Behind the scenes: Grand Designs ‘The Street’.


Louise Wille, Principal Sustainability Consultant

Laying the ground-work for Graven Hill.

What: Grand Designs six-part series about Graven Hill
When: Thursdays at 9pm on Channel 4

In the last few weeks, you may have caught some of the Grand Design episodes all about the Graven Hill development – the largest self-build scheme in the UK. With plots laid out to promote a long-term neighbourhood community, it’s making the self-build dream possible for people who wouldn’t usually be able to consider it as an option.

Called ‘The Street’, the six-part Grand Designs series follows the people who bought a plot as they set about building their homes.

It’s a fascinating insight into a unique scheme – a scheme our firm has actually been supporting for a number of years.

Back in 2013, our expertise was called upon for the project. The team developing the Graven Hill masterplan had found that Cherwell Council had great aspirations for carbon emission reductions and sustainability, but not much experience of the real-life implications this might have for individual house builders.

Our first involvement was therefore to review the existing planning conditions (which originally required each self-build home to achieve Code for Sustainable Homes Level 5), and work with the developer and the local authority to set targets that would be achievable for the individual housebuilders.

Our technical expertise meant we could advise on relevant and achievable sustainability and energy-reduction targets, and negotiate them on behalf of our client.

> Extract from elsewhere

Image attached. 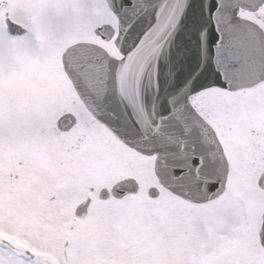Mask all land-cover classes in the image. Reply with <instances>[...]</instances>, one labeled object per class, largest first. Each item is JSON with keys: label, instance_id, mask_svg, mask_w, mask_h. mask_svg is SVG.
I'll return each mask as SVG.
<instances>
[{"label": "snow or ice", "instance_id": "obj_1", "mask_svg": "<svg viewBox=\"0 0 264 264\" xmlns=\"http://www.w3.org/2000/svg\"><path fill=\"white\" fill-rule=\"evenodd\" d=\"M0 264H264V0H0Z\"/></svg>", "mask_w": 264, "mask_h": 264}]
</instances>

We talked through all the options, including Passivhaus, centralised versus de-centralised energy supply, and – in the end – landed on a number of individual targets. By setting minimum thermal standards for the houses as self-build units, we were able to give the self-builders the freedom to create the home they wanted, while maintaining standards of sustainability that will be better than the building regulations.

In fact, we are still involved with checking some of the design proposals against these standards from time to time as part of our strong relationship with the client, Graven Hill Developments Limited.

Translating technical information
Understandably, the amount of information that first-time housebuilders without technical expertise can be expected to take in is low.

It has been really interesting to see how the developer approached this unprecedented project. We knew that providing too much detailed or complex information would probably mean it wouldn’t be looked at or understood.

In response, we decided on just a four-page overview that provided the house-builders with clear, straightforward guidance for energy efficient design.

‘Plot passports’ for each individual site set out all of the targets they needed to meet in just a couple of pages, and explained in a simple and visual way what the self-builders needed to do to meet these standards.

This whole process was one of the most enjoyable aspects for me – to provide the right advice to people meant re-thinking how we communicate technical information.

Over the years we have also supported the project in a variety of other services, from reviewing the designs for some of the ‘pilot’ projects (those on Grand Designs), to our Birmingham office’s MEP solutions and our Energy & Utilities Infrastructure team’s work ensuring the plots had services in advance so that the building designs could work around them.